Email is a great way to communicate with customers and prospects. However, not managing a database of email addresses for accuracy and eliminating disabled or inactive email addresses from these lists can be disastrous.
Sending emails, whether it's newsletters, account information, or any other standard customer or prospect communication, to invalid or disabled email addresses, if done frequently enough, can land you on spam lists. This means that your important communications to working, legitimate email addresses will land in the spam folder and likely go unread.
How can this happen? People change email address all of the time. They leave companies, or create temporary email addresses for certain purposes, or just simply start getting too much spam so they create a new email address and disable the old one.

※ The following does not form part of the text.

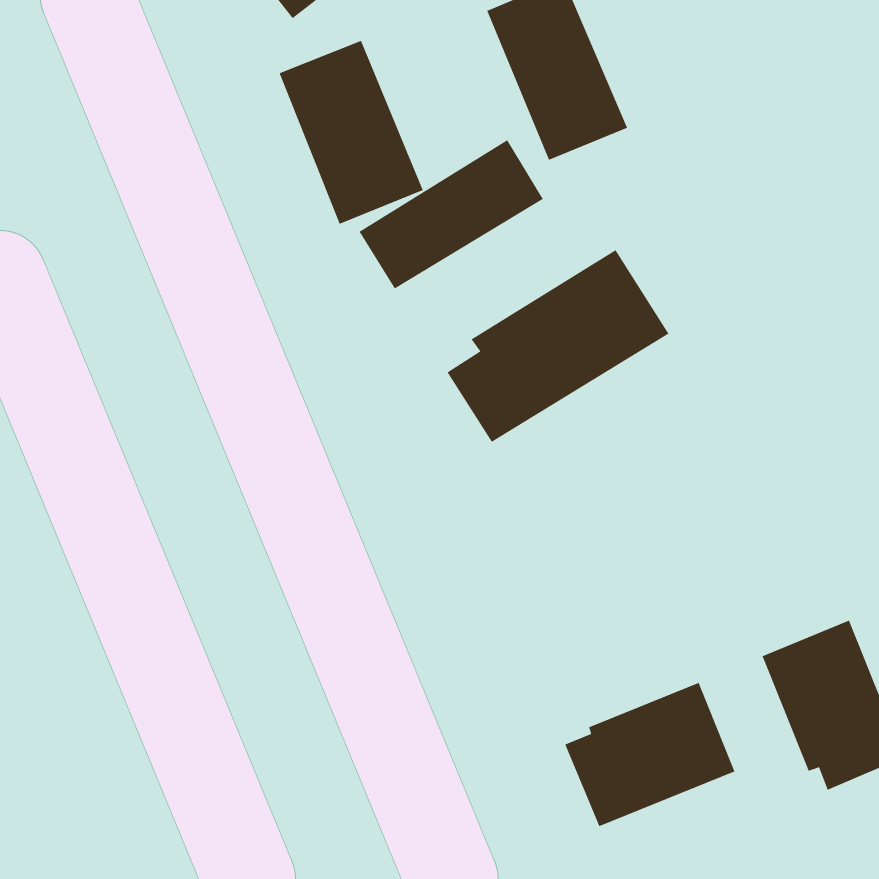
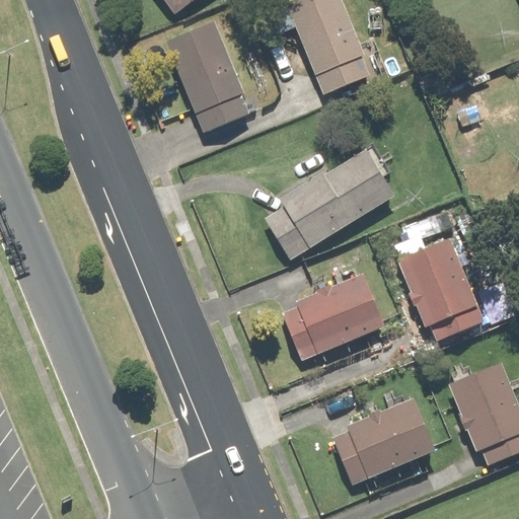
building: [358,139,544,290] -> none
building: none -> [395,236,485,341]
building: none -> [283,275,385,360]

If you continue to send email to addresses that are not valid frequently enough, ISPs (Internet Service Providers) that host these email addresses can and will put you on their spammer list under the assumption that you are sending email to random addresses. They will then block all of the email you send in the future to any other email accounts they host. This can severely hamper your marketing and customer communication efforts, so maintaining clean email address databases is very important. Also, once you are on a spammer list, it can be very difficult to get off.
Syntax checking email addresses alone is not enough. It's important to know whether or not the email address can receive emails and not get bounced back. After all, the syntax of a disabled email address will likely be correct. This is where a sophisiticated email address verification process that employs multiple algorithms and online mechanisms is important and useful.
A scan of all email addresses prior to outbound communication (or at least at some regularly scheduled interval) to verify validity, and then removing those email addresses that are no longer receiving email, is now an imperative for an effective communications program.